What's in the photo?
The cavity mirrors are above and below, while the overlaid white cones indicate the optical access available for looking into the cavity. And the two things sticking in are antennas we use to characterize in the cavity.
A Room with a View — for light
Imagine a hall of mirrors where light bounces millions of times without fading. Physicists at Stanford University have built such a device, known as a cavity, that stores light for nearly 20 million round trips between two highly reflective mirrors. While such cavities aren’t new, this one also provides optical access — the ability to shine lasers in from many angles.

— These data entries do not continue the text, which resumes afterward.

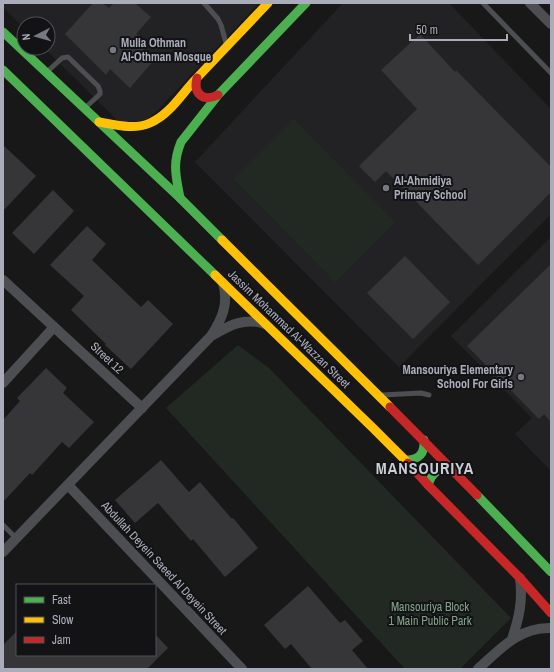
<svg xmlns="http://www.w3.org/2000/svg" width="554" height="672" viewBox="0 0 554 672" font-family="'Archivo Narrow',sans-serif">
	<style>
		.built { fill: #222224 }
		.green { fill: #222923 }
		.building { fill: #363638 }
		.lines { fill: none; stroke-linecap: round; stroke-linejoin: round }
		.lane { stroke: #4d4e51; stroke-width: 5 }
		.street { stroke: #4d4e51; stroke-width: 10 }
		.fast { stroke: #4caf50; stroke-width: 9 }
		.slow { stroke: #ffc107; stroke-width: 9 }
		.jam { stroke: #c62828; stroke-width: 9 }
		.poi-dot { fill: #777981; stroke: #131315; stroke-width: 1.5 }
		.labels { text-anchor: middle; stroke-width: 4; stroke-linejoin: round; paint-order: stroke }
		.poi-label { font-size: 12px; font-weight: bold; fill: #aaadb9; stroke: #131315; text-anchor: start }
		.street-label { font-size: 12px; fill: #aaadb9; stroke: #131315 }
		.park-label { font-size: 12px; fill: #82a388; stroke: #131315 }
		.district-label { font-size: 16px; font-weight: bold; letter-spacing: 1px; fill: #cbcdd5; stroke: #131315 }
	</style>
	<rect width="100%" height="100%" fill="#181819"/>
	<g class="built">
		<polygon points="3,3 259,3 159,109 147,119 121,124 44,48 48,48 48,24 24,24 24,28 3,7"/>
		<polygon points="343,3 449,3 551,109 551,214 399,367 195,162"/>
		<polygon points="551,237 551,471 515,434 532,418 451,336"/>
	</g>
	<g class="green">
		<polygon points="294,119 395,222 335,282 234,179"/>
		<polygon points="238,345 269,368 511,618 460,669 405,669 166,408"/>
	</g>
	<g class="building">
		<polygon points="93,3 102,3 109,8 114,3 135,3 151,17 136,34 139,36 135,41 155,59 130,88 110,69 106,75 65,34"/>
		<polygon points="420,34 455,72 456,70 551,167 551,192 478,265 386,171 375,182 359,166 417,109 381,70"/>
		<polygon points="3,145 36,176 3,211"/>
		<polygon points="53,190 74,211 34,254 12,233"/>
		<polygon points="87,226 106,244 92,260 141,307 148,300 173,324 131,369 105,345 106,344 71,310 84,296 50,265"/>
		<polygon points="405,256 450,302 413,339 367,293"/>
		<polygon points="551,264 551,422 544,414 539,419 467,346"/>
		<polygon points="46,368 67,388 63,393 94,422 69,448 62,442 32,475 30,473 3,502 3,420 20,401 17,398"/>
		<polygon points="161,460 189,492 200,482 232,519 233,518 258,548 225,577 193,539 191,541 158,503 135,523 115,500"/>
		<polygon points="308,586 340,623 345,620 363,641 352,650 368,669 312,669 291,644 285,649 264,625"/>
		<polygon points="17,631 17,655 155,655 155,634 168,648 147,669 3,669 3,645"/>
	</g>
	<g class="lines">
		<g class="lane">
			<polyline points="204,3 218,19 221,25 226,43"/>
			<polyline points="483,3 551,73"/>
			<polyline points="48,71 62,58 68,57 98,86 100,91 100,94 85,108"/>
			<polyline points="382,395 421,393 429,395"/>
			<polyline points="3,525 16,538"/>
		</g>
		<g class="street">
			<polyline points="530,3 551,24"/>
			<polyline points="3,280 54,327 3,383"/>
			<polyline points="54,327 142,408"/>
			<path d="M213,335C230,325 245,317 265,324"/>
			<polyline points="68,485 242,669"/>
			<path d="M3,552L211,336C222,319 229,304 223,283"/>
			<path d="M512,639C519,618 523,601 520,578"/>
			<path d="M478,669C500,649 519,627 551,628"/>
		</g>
		<g class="fast">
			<polyline points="3,32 180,198 222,240"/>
			<polyline points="3,70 215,275"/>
			<path d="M180,198C176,176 172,164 181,142L218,95L306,3"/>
			<path d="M405,460C419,460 425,454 424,440"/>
			<path d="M428,485C432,472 439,467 453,470"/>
			<polyline points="477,495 551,572"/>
		</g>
		<g class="slow">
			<path d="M99,122C116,125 134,130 150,123C169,115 181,95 194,81C219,55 243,29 268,3"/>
			<polyline points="222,240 390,407"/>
			<polyline points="215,275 373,428 408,463"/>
		</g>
		<g class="jam">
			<path d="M197,78C193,94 203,102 218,95"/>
			<polyline points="390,407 477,495"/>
			<polyline points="408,463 428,485 520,578 551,613"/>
		</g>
	</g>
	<g class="poi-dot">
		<circle cx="113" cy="50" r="4"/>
		<circle cx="386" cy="188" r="4"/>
		<circle cx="521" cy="377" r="4"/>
	</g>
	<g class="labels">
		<g class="poi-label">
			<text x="121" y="47">Mulla Othman<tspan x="121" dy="14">Al-Othman Mosque</tspan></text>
			<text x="394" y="185">Al-Ahmidiya<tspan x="394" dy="14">Primary School</tspan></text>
			<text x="513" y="374" text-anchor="end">Mansouriya Elementary<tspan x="513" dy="14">School For Girls</tspan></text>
		</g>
		<g class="street-label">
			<text transform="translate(289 329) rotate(44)" y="4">Jassim Mohammad Al-Wazzan Street</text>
			<text transform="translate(107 358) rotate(43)" y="4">Street 12</text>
			<text transform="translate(164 568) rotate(47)" y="4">Abdullah Deyein Saeed Al Deyein Street</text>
		</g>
		<g class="park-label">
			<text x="430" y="611">Mansouriya Block<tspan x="430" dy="14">1 Main Public Park</tspan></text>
		</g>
		<g class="district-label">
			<text x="425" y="474">MANSOURIYA</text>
		</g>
	</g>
	<rect width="554" height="672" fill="none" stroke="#aaadb9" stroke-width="8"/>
	<rect x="16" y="584" width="140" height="72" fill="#131315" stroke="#4f5157"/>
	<rect x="24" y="597" width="20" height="6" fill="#4caf50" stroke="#4f5157"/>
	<text x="52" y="604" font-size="12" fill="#aaadb9">Fast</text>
	<rect x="24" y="617" width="20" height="6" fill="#ffc107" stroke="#4f5157"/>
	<text x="52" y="624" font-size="12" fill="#aaadb9">Slow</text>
	<rect x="24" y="637" width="20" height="6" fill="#c62828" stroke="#4f5157"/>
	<text x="52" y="644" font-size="12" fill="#aaadb9">Jam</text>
	<g transform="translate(36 36) rotate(264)"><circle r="19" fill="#131315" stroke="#4f5157"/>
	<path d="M0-3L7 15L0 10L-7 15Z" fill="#777981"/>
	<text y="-6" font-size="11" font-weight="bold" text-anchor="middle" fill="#aaadb9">N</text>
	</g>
	<path d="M410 34v6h97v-6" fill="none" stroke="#aaadb9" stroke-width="2"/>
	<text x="416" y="34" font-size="12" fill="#aaadb9" stroke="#131315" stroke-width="3" paint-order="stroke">50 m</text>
</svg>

Why is this useful? One promising path toward larger quantum computers relies on trapping arrays of individual atoms. As these arrays grow, the challenge is to make distant atoms “talk”. Inside a cavity, light can be the messenger: information from one atom can be converted to light, which lingers long enough for another atom to pick up.
But trapping atoms requires optical access, which usually allows stored light to leak faster. To avoid this leakage, the researchers carefully positioned two superconducting mirrors which, when cooled to mere degrees above absolute zero, become extremely good reflectors for millimeter-waves — an invisible “color” of light used in 5G communication and airport security scanners.
By combining exceptional light storage with optical access, the new cavity overcomes a long-standing tradeoff and paves the way toward larger quantum computers and new explorations of exotic quantum systems.